Movie Review–Jules and Jim (1962)

Written and Directed by Francois Truffaut
Starring Oskar Werner, Henri Serre, Jeanne Moreau
1 hr 45 min
Not Rated

Available on HuluPlus


Jules and Jim is a strange piece of cinema. Essentially the story is a love triangle between the title characters and the psychotic object of their collective affection, Catherine. The love triangle is a storytelling technique that is overused  and almost always under-developed. This one works wonders, though.

The reason it succeeds where so many others fails is that it focuses not on the romance, but the friendship between Jules and Jim. It paints a complete picture of a relationship, not the typical picturesque version of love. The story is about them, not Catherine, hence the title of the film. As the confusion and fragility of romance take their toll on the characters, one thing stays true–the enduring power of true best friends.

I hesitate to describe it this way in the fear that I make it seem melodramatic.
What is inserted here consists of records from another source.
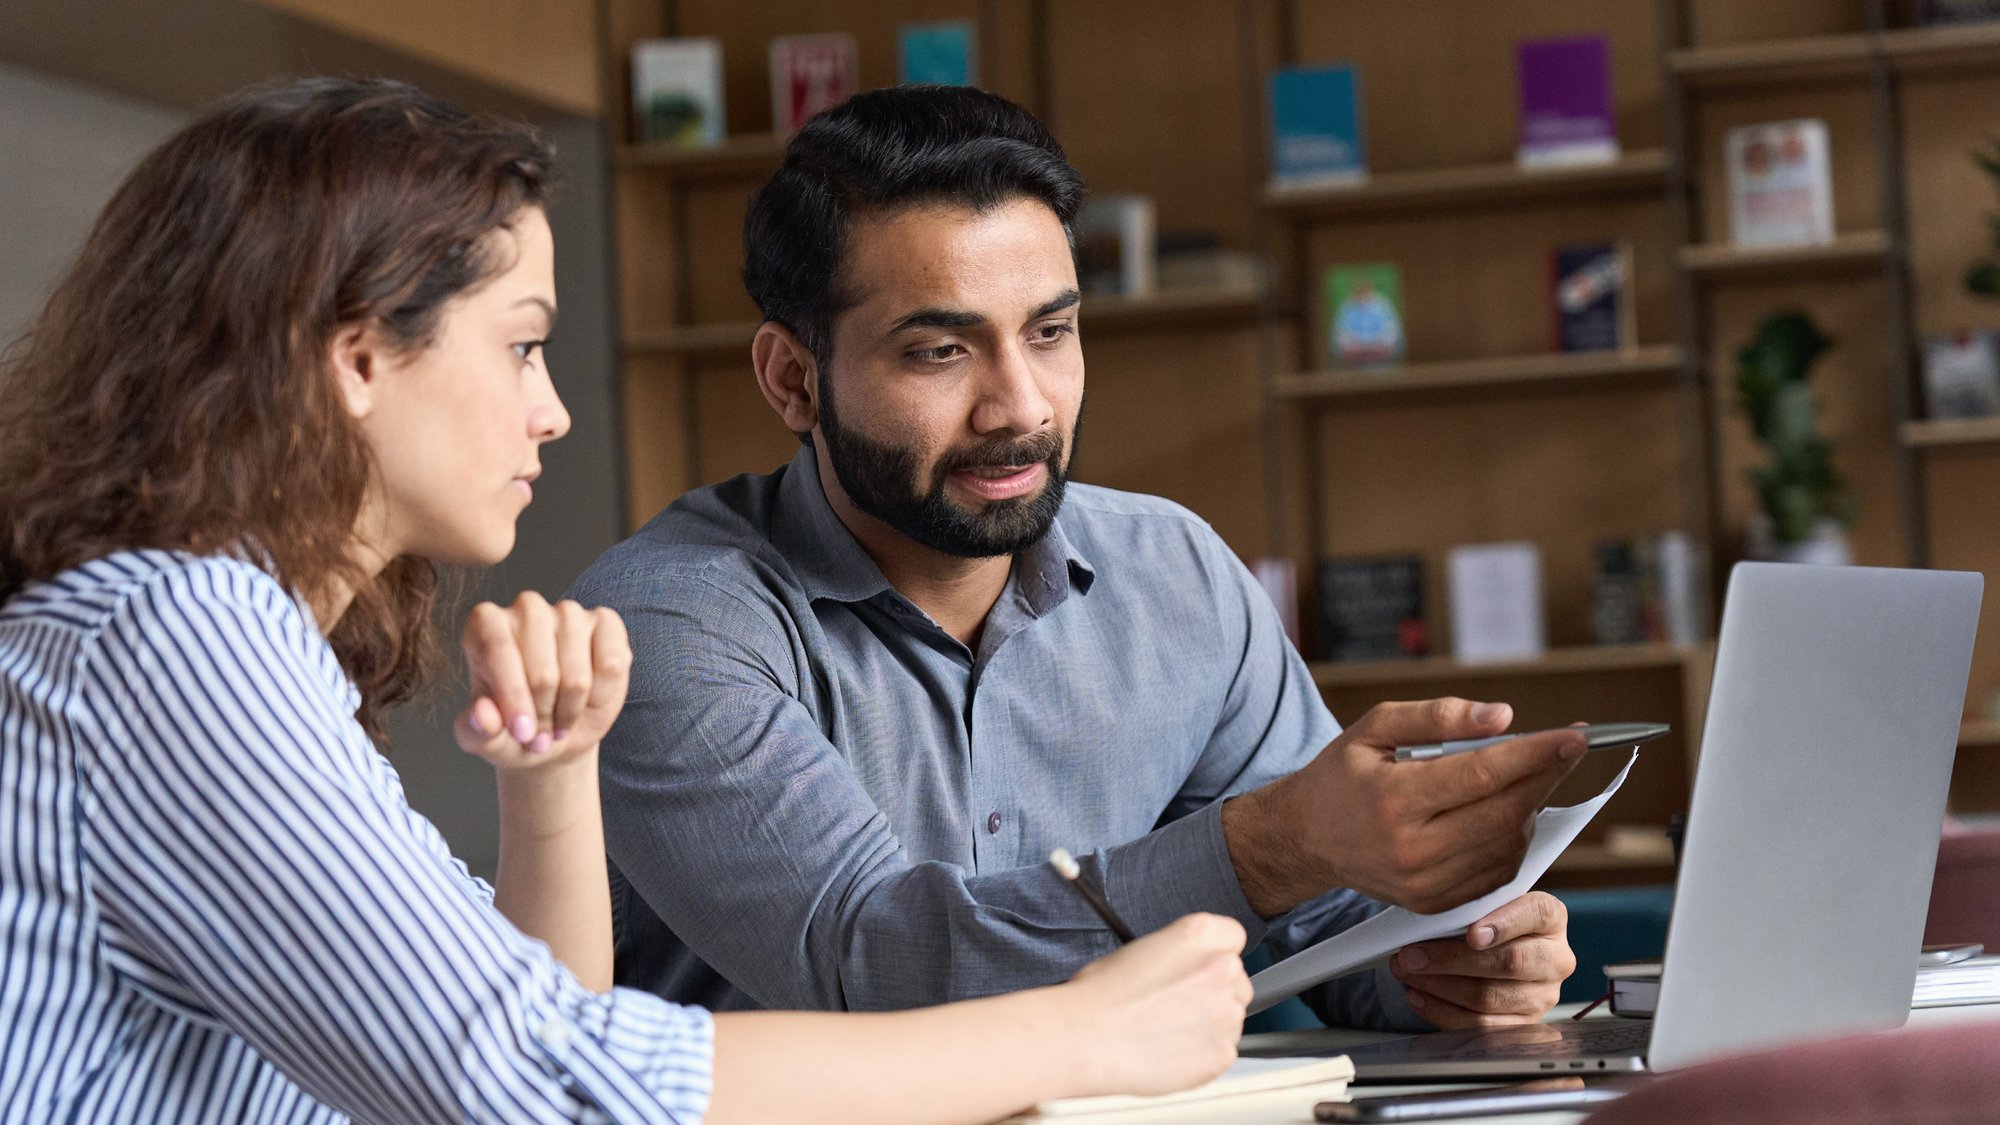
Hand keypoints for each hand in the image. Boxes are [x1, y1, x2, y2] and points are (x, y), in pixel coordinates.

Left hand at [454, 592, 629, 770]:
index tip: (521, 733)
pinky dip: (601, 695)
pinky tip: (588, 699)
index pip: (498, 650)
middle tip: (538, 733)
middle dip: (542, 713)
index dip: (512, 697)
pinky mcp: (606, 622)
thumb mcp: (486, 740)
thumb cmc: (513, 728)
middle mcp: (527, 609)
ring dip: (570, 710)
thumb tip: (484, 716)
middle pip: (541, 671)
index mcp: (486, 625)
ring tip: (558, 721)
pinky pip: (611, 664)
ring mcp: (569, 612)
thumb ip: (476, 731)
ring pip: (577, 675)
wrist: (555, 732)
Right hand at [1064, 914, 1251, 1097]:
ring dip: (1208, 1023)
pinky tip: (1169, 1050)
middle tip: (1177, 1004)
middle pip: (1236, 978)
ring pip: (1230, 1017)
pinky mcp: (1222, 1053)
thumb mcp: (1139, 950)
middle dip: (1213, 991)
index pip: (1232, 936)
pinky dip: (1202, 1054)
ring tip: (1165, 1030)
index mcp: (1200, 934)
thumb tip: (1185, 969)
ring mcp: (1226, 1014)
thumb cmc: (1100, 996)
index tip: (1200, 967)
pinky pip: (1222, 1051)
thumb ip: (1177, 955)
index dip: (1214, 954)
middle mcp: (1222, 969)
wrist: (1084, 1039)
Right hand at [1224, 698, 1585, 915]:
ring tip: (1524, 776)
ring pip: (1508, 845)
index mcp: (1393, 799)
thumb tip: (1504, 717)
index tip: (1576, 736)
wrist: (1306, 837)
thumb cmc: (1343, 774)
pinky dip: (1513, 839)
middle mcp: (1410, 849)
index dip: (1535, 755)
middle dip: (1546, 778)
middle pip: (1505, 814)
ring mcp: (1423, 883)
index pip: (1482, 775)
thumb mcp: (1375, 726)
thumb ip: (1438, 716)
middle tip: (1567, 749)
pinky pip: (1497, 872)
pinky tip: (1503, 812)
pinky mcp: (1433, 903)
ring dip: (1530, 807)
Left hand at [1389, 892, 1575, 1028]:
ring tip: (1405, 972)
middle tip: (1411, 954)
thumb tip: (1426, 915)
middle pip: (1508, 962)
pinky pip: (1480, 1026)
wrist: (1496, 953)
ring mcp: (1543, 996)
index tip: (1472, 934)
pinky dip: (1442, 1011)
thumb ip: (1468, 905)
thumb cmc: (1483, 922)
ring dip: (1438, 985)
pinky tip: (1417, 996)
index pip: (1537, 913)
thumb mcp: (1483, 905)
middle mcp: (1555, 958)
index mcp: (1551, 918)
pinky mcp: (1524, 1025)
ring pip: (1488, 996)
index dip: (1504, 924)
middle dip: (1451, 959)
It’s not. In fact, Jules and Jim is one of the most understated movies I’ve ever seen. To illustrate my point, here is the last line of the film, spoken evenly by the narrator: “Catherine would have wanted her ashes scattered to the winds from a hilltop, but that was against regulations.” That’s it. Done. You won’t see the dramatic theatrics of classic Hollywood here. This is France, bitch.